*Lo que harás*: Cita el pasaje del texto original que comienza en «Allí, por el» y termina en «eso hay cortinas.».

DE SAN MIGUEL A SOYAPANGO EN BUS.
Allí, por el Triángulo, donde está el China House; abordamos un bus de la ruta 304, el que viene desde La Unión. Casi nunca está vacío, pero en esa ocasión había muchos asientos para escoger.—Rahema, vámonos en este
asiento de tres, para que no te vayan restregando los sobacos en la cara todas
las vendedoras que se suban.
—Pero… allí va a dar el
sol.
—¿Y qué? Para eso hay cortinas.
Una señora discute con el
mot
orista, porque ya tenemos como veinte minutos de estar en ese lugar. El
conductor murmura algo con la boca llena de comida y continúa engullendo sus
pupusas, sin que, al parecer, le afecte un comino lo que vocifera la impaciente
señora. (Me recuerda el cuento del perro y el elefante, que leí en un almanaque
Escuela para Todos).

*Material proporcionado*:
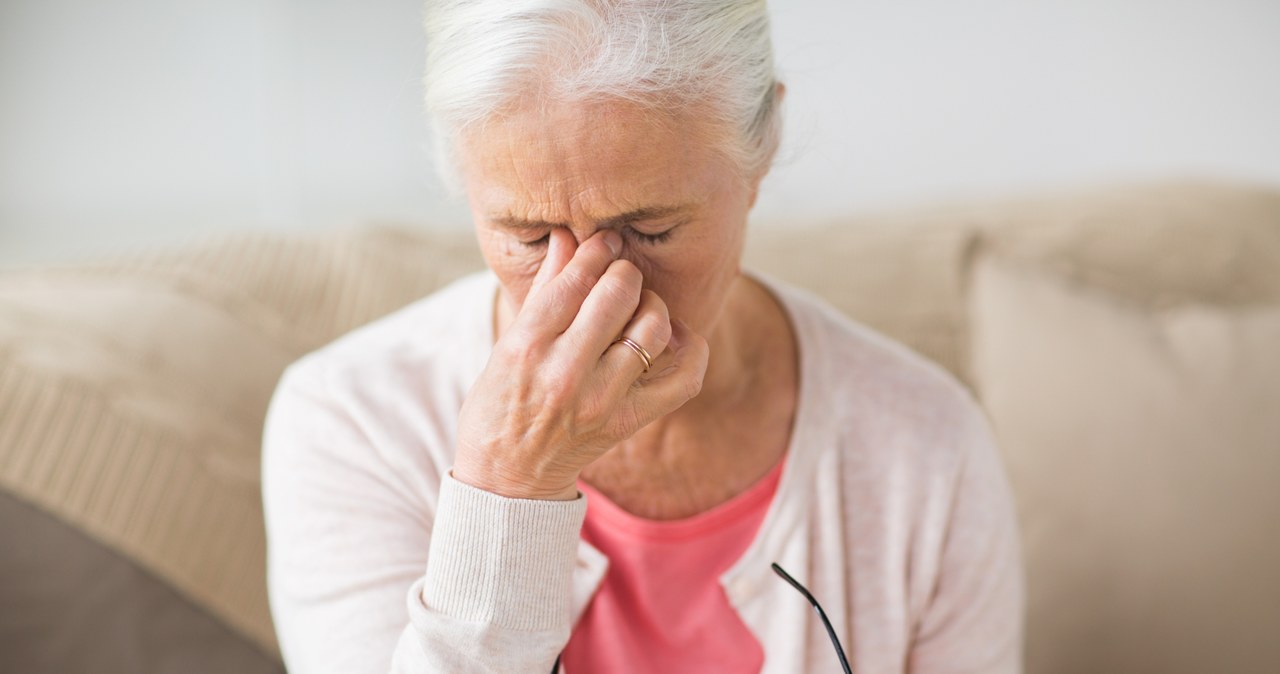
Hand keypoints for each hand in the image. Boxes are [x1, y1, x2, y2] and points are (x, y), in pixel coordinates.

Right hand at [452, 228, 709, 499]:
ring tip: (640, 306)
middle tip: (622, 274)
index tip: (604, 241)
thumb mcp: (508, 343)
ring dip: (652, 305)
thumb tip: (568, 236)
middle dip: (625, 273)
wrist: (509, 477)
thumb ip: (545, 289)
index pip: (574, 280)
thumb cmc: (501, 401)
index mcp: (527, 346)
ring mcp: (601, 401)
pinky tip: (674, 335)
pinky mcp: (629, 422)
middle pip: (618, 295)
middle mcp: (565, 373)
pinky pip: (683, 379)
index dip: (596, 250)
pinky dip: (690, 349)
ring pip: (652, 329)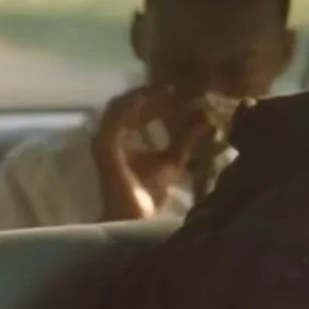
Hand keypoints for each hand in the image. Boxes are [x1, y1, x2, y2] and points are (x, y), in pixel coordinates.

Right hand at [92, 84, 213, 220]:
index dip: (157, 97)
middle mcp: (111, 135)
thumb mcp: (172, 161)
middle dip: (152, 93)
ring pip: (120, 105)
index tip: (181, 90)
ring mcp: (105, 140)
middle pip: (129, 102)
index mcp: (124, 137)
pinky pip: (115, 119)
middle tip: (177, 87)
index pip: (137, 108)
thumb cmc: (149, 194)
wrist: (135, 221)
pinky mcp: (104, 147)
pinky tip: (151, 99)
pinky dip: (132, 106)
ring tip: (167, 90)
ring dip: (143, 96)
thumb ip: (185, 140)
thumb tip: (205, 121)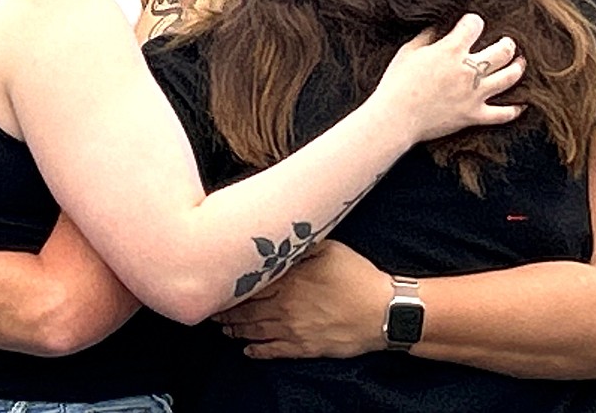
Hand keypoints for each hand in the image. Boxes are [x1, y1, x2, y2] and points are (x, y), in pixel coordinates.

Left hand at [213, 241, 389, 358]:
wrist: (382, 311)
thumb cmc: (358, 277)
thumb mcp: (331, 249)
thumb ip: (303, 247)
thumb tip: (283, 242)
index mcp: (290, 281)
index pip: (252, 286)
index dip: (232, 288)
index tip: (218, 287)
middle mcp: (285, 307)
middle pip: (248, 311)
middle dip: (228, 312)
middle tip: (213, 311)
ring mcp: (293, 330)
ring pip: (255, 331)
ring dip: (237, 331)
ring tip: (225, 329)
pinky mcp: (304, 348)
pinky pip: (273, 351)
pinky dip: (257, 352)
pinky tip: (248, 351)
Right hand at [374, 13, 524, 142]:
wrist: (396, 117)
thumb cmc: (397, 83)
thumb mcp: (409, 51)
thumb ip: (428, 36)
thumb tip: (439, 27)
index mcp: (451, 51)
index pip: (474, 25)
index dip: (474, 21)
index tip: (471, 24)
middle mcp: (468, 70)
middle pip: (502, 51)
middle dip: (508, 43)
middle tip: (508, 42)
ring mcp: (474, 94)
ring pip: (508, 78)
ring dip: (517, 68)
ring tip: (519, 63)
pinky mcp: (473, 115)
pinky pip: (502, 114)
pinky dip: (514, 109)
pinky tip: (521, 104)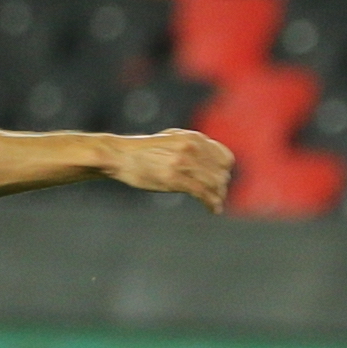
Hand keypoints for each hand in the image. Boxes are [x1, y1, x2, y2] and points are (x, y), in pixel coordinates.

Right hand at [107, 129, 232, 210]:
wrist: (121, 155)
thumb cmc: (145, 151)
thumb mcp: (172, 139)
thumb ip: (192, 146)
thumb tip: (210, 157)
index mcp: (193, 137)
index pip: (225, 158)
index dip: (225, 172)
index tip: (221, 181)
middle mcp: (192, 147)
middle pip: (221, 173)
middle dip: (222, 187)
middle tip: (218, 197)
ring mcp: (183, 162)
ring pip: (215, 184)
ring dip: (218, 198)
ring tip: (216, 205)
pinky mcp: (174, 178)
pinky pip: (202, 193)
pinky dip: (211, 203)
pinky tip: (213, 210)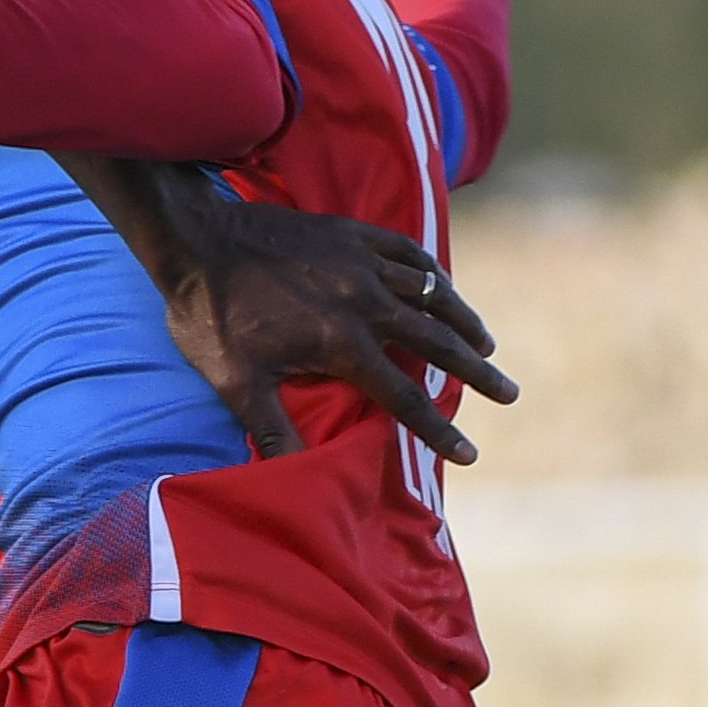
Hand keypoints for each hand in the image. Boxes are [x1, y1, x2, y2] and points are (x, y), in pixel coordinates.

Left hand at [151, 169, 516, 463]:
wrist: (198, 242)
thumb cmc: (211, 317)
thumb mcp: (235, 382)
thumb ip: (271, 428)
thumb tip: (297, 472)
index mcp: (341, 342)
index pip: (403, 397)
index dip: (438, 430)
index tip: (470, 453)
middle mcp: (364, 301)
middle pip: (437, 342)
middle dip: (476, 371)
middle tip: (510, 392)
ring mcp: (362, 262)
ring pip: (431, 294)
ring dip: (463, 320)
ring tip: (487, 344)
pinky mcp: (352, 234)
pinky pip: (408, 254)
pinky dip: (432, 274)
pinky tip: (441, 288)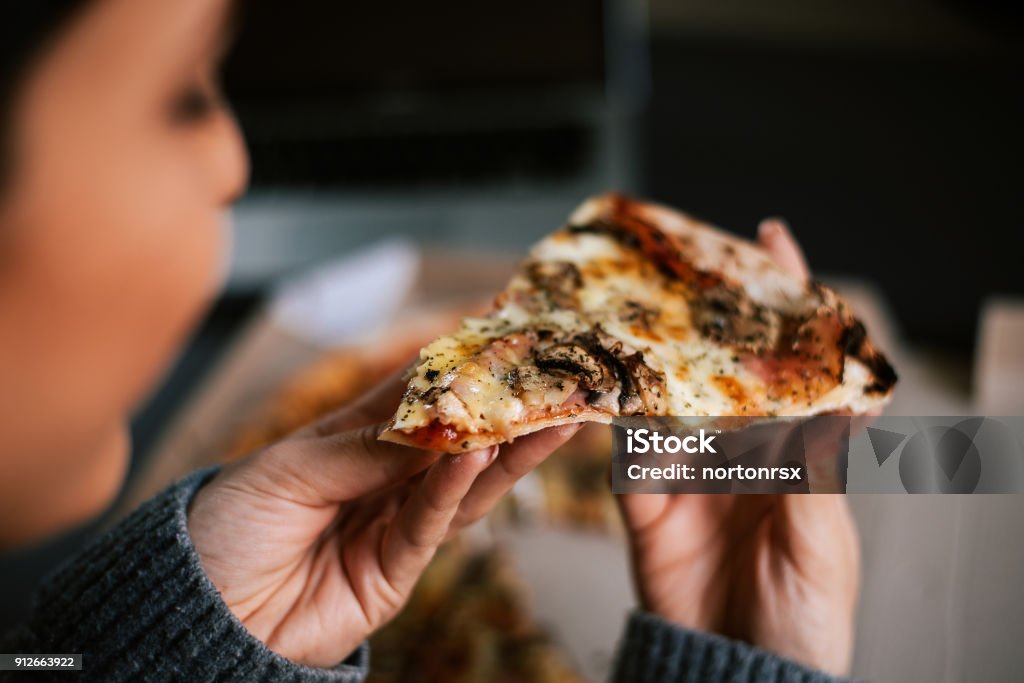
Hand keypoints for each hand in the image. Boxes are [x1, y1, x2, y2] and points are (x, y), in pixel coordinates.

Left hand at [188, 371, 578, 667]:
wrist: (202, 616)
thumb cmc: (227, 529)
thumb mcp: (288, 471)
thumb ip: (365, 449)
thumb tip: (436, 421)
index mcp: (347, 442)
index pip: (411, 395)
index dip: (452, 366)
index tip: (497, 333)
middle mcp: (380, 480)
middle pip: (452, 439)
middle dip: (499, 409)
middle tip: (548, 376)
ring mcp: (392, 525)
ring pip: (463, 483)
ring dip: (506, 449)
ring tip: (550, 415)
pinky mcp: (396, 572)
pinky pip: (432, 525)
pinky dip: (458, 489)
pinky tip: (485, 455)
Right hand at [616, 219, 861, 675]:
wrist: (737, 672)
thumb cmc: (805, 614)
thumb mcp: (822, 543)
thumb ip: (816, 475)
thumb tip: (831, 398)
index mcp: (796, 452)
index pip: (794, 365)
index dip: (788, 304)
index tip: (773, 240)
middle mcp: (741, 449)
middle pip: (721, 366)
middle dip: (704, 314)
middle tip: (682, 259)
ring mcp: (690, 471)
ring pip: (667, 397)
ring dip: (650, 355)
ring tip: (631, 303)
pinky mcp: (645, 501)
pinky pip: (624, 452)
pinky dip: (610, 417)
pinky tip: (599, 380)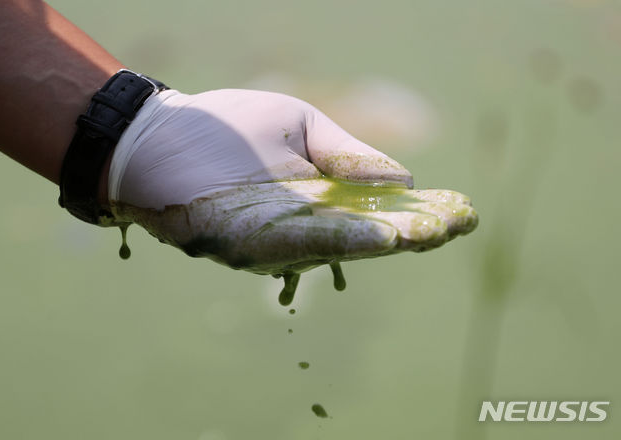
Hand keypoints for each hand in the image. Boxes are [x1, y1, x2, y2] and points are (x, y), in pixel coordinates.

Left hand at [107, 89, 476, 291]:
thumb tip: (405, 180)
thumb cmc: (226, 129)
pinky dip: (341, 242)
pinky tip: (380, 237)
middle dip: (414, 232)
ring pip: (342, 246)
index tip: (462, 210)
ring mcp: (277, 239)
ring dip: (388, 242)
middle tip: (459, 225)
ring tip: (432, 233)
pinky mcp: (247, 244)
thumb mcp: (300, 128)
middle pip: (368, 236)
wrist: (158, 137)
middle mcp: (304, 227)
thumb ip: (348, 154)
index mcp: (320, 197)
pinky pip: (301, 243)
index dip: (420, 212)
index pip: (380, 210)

*Ejercicio resuelto*:
Allí, por el Triángulo, donde está el China House; abordamos un bus de la ruta 304, el que viene desde La Unión. Casi nunca está vacío, pero en esa ocasión había muchos asientos para escoger.—Rahema, vámonos en este
asiento de tres, para que no te vayan restregando los sobacos en la cara todas
las vendedoras que se suban.
—Pero… allí va a dar el
sol.
—¿Y qué? Para eso hay cortinas.